Libertés de nuire ?

Aujourd'hui on fait les usages les plus divers du concept de liberté, l'essentiel tenant à la rupture du lien (si contraignant) qui nous fait faire société. Liberté de voyager : droit d'utiliser des tonnes d'hydrocarbures pour aller côtoyer des populations souvent plus pauvres que soi et des sociétés au sein desquelles on aura accès à des services moins coûteux (et à des paysages plus jolis) qu'à la maison. Liberté de disposer de son corps : droit de tirer des bénéfices économiques de la prostitution, système favorable au patriarcat et défavorable à la majorité des femmes. Liberté d'entreprendre : droit de bénéficier de biens et services offerts par une collectivité (1) sans obligation de rendre en échange ou en hurlant à chaque euro « envolé » en impôts. Liberté de consommer : droit de profiter d'une compétition économique mondiale qui s'exprime aux dépens de bassins de population plus pauvres. La liberté est une notion confuse, qui reste positive quelque soit son usage (2), et même quand elle est associée au simple droit des dominant-e-s à exercer leur prédation, via l'autonomisation de la sphère économique notamment.

Je fais ce que je veux...

On distingue classiquement deux formes de liberté, celle des Ancien-ne-s et celle des Modernes. La seconde est une liberté individuelle, dont les effets sont très sensibles, alors que le manque de la seconde est plus difficile à diagnostiquer. Quand on a le choix au supermarché entre vingt sortes de yaourts, on a du mal à se rappeler combien le tissu productif est contraint par les conditions de la grande distribution. La liberté des Ancien-ne-s, au contraire, comprenait une grande contrainte sur les individu-e-s, mais une capacité très forte pour les collectivités de choisir leur destin. Une liberté politique, en quelque sorte. Aujourd'hui on s'écrie « on est en démocratie, je fais ce que je veux ! » (3), comme si la liberté des Modernes pouvait remplacer le manque criant de démocratie (la liberté des Ancien-ne-s a beaucoup à voir avec cette vieille notion). La démocratie et le bien commun sont de vains mots quand chacun-e considère le droit de jouir du monde à titre individuel comme l'alpha et l'oméga de son lien avec les autres. C'est pourtant dans cette définition de ce qui est nuisible ou bienfaisant pour une société que se trouve tout l'objet de la démocratie. Sans vouloir revenir à la contrainte du village, avec son contrôle social diffus, ni à celle des républiques populaires où la définition du bien commun par en-haut était un vrai rouleau compresseur des individu-e-s, on doit chercher un régime qui articule protection de l'individu-e avec délibération collective sur ce qui fait la vie bonne.

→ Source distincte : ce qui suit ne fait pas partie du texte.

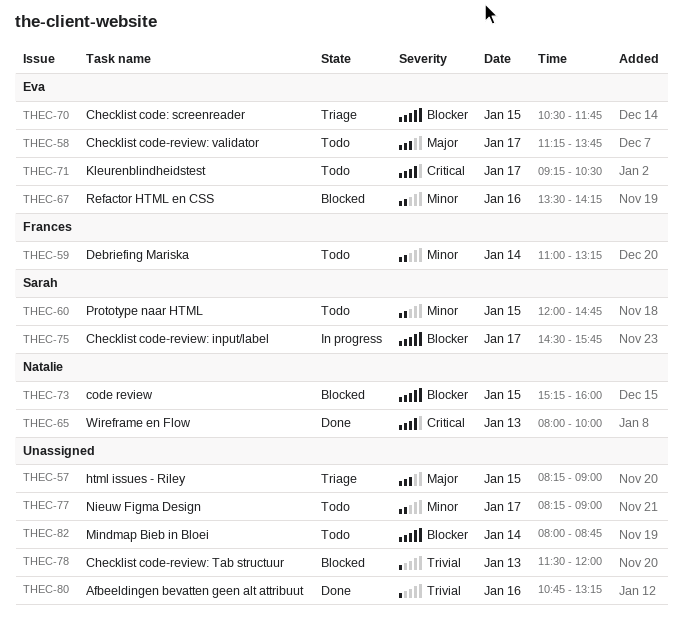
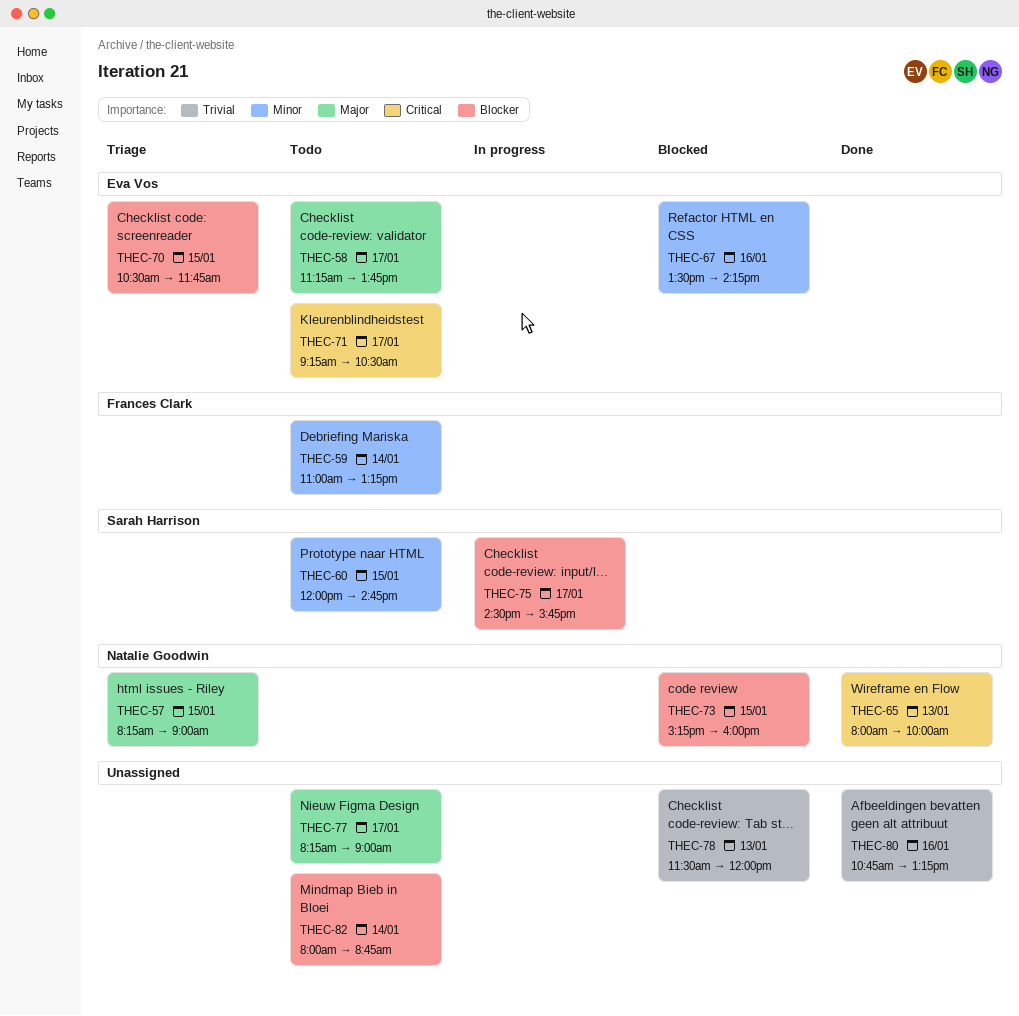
THEC-57, owner: none -> Natalie Goodwin
THEC-77, priority: Minor -> Major

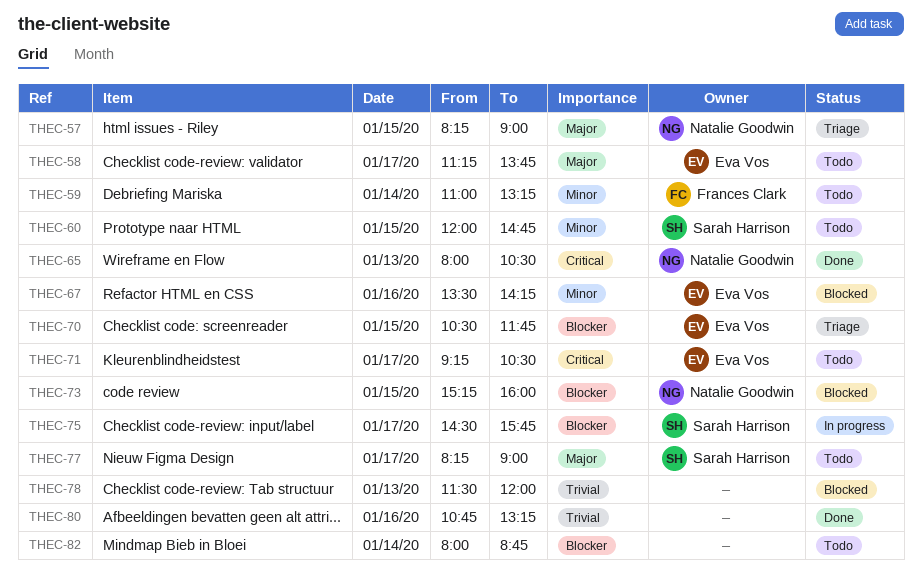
THEC-65, ends: 10:00 -> 10:30
THEC-77, owner: none -> Sarah Harrison

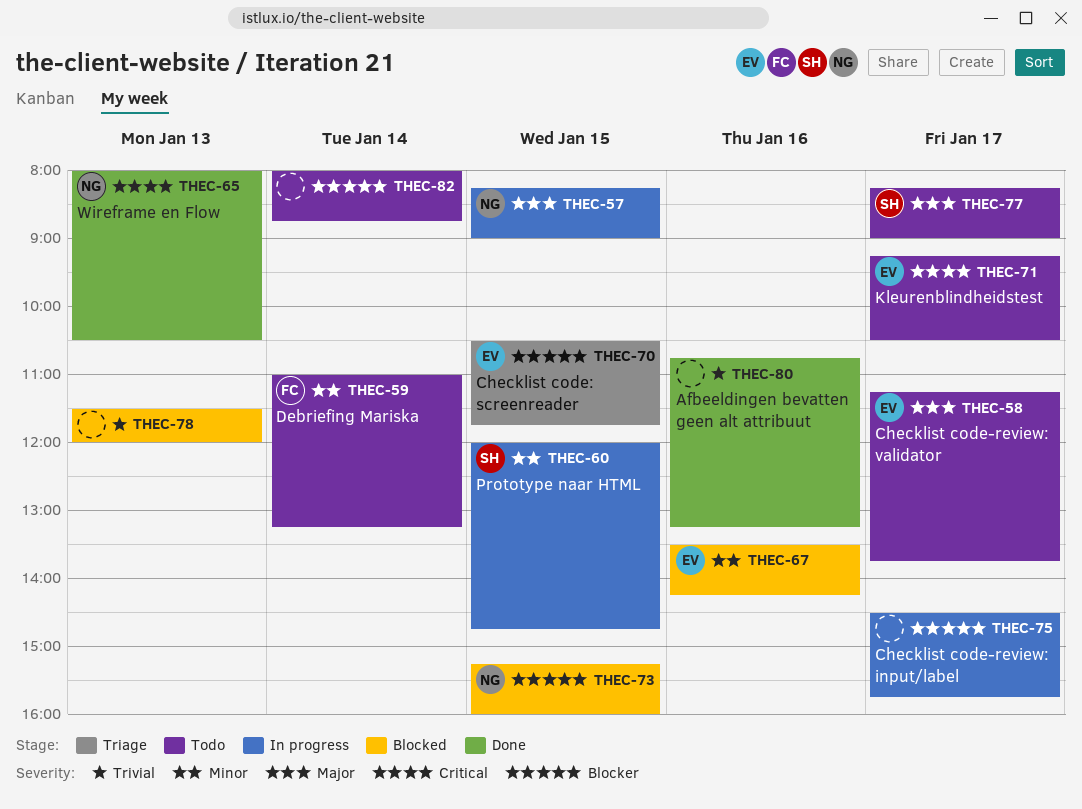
THEC-57, status: Triage -> In progress
THEC-60, status: Todo -> In progress
THEC-75, owner: Sarah Harrison -> none

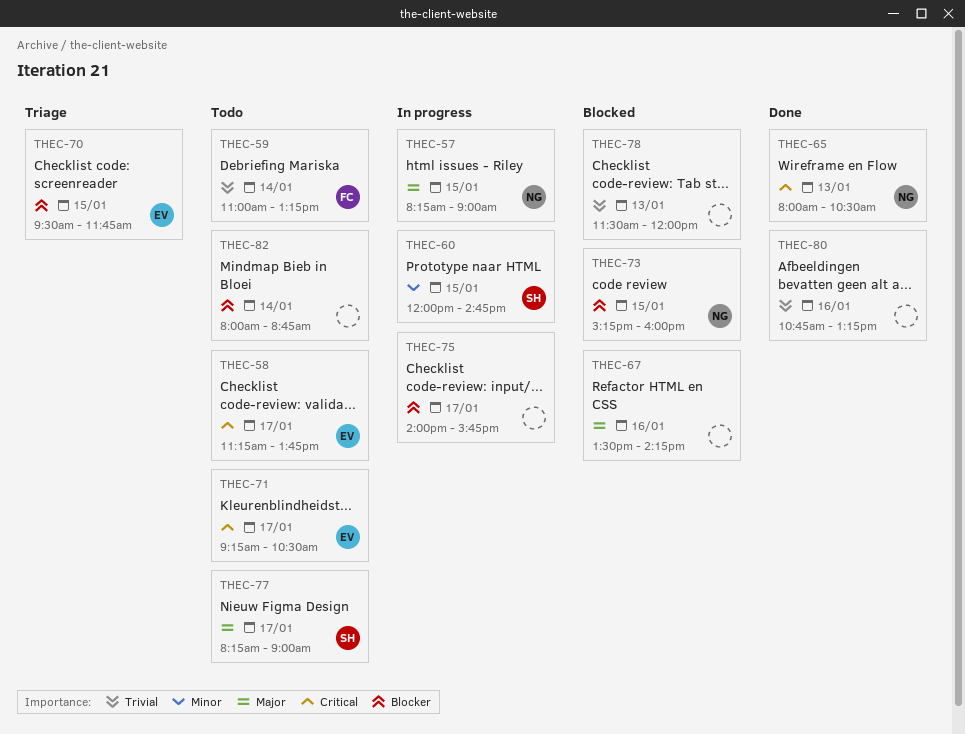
THEC-58, priority: Major -> Critical
THEC-59, priority: Minor -> Trivial
THEC-67, owner: EV -> none
THEC-67, priority: Minor -> Major
THEC-70, begins: 10:30 -> 09:30
THEC-75, begins: 14:30 -> 14:00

NB : Pour compléter cet article, je renvoie à un ancien texte sur la « libéralisation » sexuelle.

(1) Le syndrome de Robinson, c'est typiquement un chef d'entreprise qui s'installe sur un territoire : la ville refait la chaussée pour que ses camions de livraison puissent passer, il emploie des personnes qui ont été formées par l'Éducation nationale et éduquées, en famille ou dans d'autres structures sociales, dans un esprit globalement civique, travailleur et honnête, qui sont plutôt en bonne santé et pas trop alcoolos, lui-même a profité d'une formation d'une vingtaine d'années dont il ne retient que ses trois ans d'école de commerce payantes, il n'a fait l'objet d'aucune tentative de corruption, il profite d'un marché pour ses produits qui dépend de la bonne santé économique de la région où il s'établit... et il pense ne devoir son succès qu'à lui-même, comme s'il était Robinson sur son île déserte.
(2) Voir le succès d'estime de mouvements comme le parti Pirate, malgré une ambiguïté qui demeure entre libertaires, libéraux-libertaires et libertarien-ne-s (lire à ce sujet les articles de Cédric Biagini dans La Décroissance).
(3) Contrairement aux apparences, ceci n'est pas un slogan publicitaire mais un argument politique.